In mid-January, according to Deputy Director Bert Malone, the health department posted four inspectors to space the city is renting from Northland Neighborhoods Inc., a community development organization at 4420 N.E. Choteau Trafficway. The inspectors handle a variety of duties, including doing safety and cleanliness reviews of restaurants, child-care establishments and motels.
Establishing a Northland presence has energized staff “who like the pioneering aspect of being in a new area,” Malone said, “and it puts us a lot closer to our patrons, and frankly, many said to go to 24th and Troost (the main health department office) was problematic” because it was too far away. Services offered at main office include immunizations and food-handler training classes.

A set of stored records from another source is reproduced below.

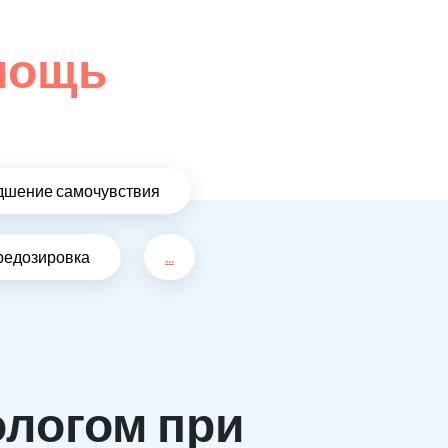
омощь
дшение самочувствия
редозировка
...
ологом при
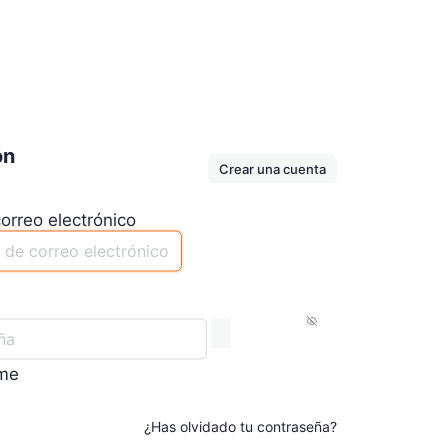
ón
Crear una cuenta
orreo electrónico
me
¿Has olvidado tu contraseña?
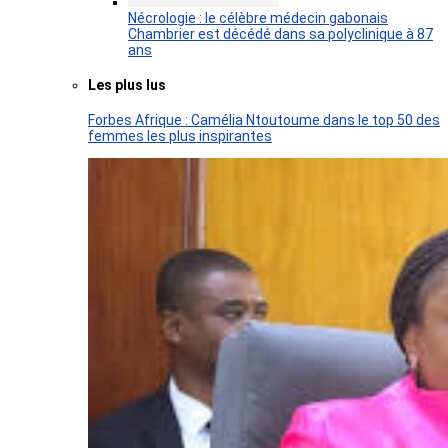
Nécrologie : le célèbre médecin gabonais
Chambrier est décédé dans sa polyclinique à 87
ans
Les plus lus
Forbes Afrique : Camélia Ntoutoume dans le top 50 des
femmes les plus inspirantes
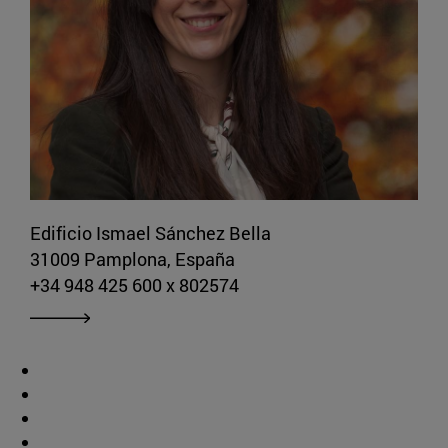
Edificio Ismael Sánchez Bella
31009 Pamplona, España
+34 948 425 600 x 802574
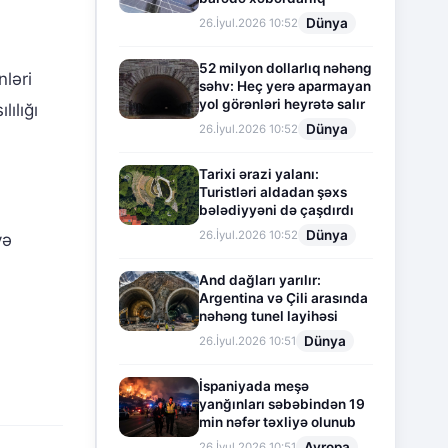
Dünya
26.İyul.2026 10:52
52 milyon dollarlıq nəhəng
ləri
səhv: Heç yerə aparmayan
yol görənləri heyrətə salır
ılığı
Dünya
26.İyul.2026 10:52
Tarixi ərazi yalanı:
Turistləri aldadan şəxs
bələdiyyəni də çaşdırdı
Dünya
26.İyul.2026 10:52
və
And dağları yarılır:
Argentina və Çili arasında
nəhəng tunel layihəsi
Dünya
26.İyul.2026 10:51
İspaniyada meşə
yanğınları səbəbindən 19
min nəfər təxliyə olunub
Avropa
26.İyul.2026 10:51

Malone and other officials, including Hilda Fuentes, CEO of Samuel U. Rodgers Health Center, said transportation issues among low-income residents are why they are hopeful about cementing a partnership with the Kansas City Area Transportation Authority in the Northland.
The hope among officials, including Dick Jarrold, senior director for the transportation authority, is that all sides can cooperate in the redevelopment of about a 1-acre site the KCATA owns at the corner of Northeast Vivion and Northeast Antioch roads. Formerly the site of the old Antioch Center shopping mall, developers are building a new retail center at that corner.
As envisioned, the joint facility would serve as a transit center for riders on the six bus lines that serve that area and house a number of safety-net providers. Along with the Kansas City Health Department, potential tenants could include Sam Rodgers, Tri-County Mental Health and the Clay County health department.
The timetable for construction and allocation of funds remain uncertain, Jarrold said, but preliminary discussions have focused on a building that could cost as much as $2 million and include as much as 7,500 square feet. Partnering with safety net providers makes sense for the transportation authority, he said, since their customer bases overlap.
As CEO of Northland Neighborhoods Inc., which works to revitalize older parts of the community, Deb Hermann has seen transportation challenges limiting residents’ access to health care. Some residents, she said, live seven or eight miles away from the Clay County health department.
“And it might as well be 700 or 800 miles,” Hermann said. “And the same goes for 24th and Troost. For those us that have vehicles and go out and get in them whenever we feel like, that is not a bad jaunt, but it is a huge challenge for many of our low-income residents.”
Jarrold and Malone said discussions in the Northland reflect the desire of each of their organizations to serve parts of the city outside the urban core. For instance, Jarrold said, the transportation authority has plans to build a transit facility around Bannister Road and Blue Ridge Boulevard in south Kansas City.
A community-needs assessment, completed in the fall by a nonprofit health organization in the Northland, said there is a “severe shortage” of family doctors, dental services and mental health providers serving low-income residents within seven ZIP codes north of the river. The study area encompassed a large swath of the Northland, stretching from Parkville to the north and east of Liberty.
Out of a population of nearly 162,000 residents in the study area, according to the report, nearly a third of the residents were at or below 200 percent of the federal poverty level. The 200 percent threshold is $47,100 for a family of four.
According to the report, out of 118 primary care physicians in the study area, about three quarters of them accept Medicaid. Of that group, only about a quarter of the physicians are currently accepting new Medicaid patients.
Fuentes, the Sam Rodgers CEO, said its clinic in the Northland is bursting at the seams. The clinic sits in a roughly 2,600-square-foot space in a strip shopping center at North Oak Trafficway and Vivion Road.
Rodgers could use double the space it has, she said. Moving to a new transit facility would make a lot of sense for the clinic, she said.
“Between growth, the ability to provide additional services and accessibility,” Fuentes said, “those are really the three reasons why we would look into moving.”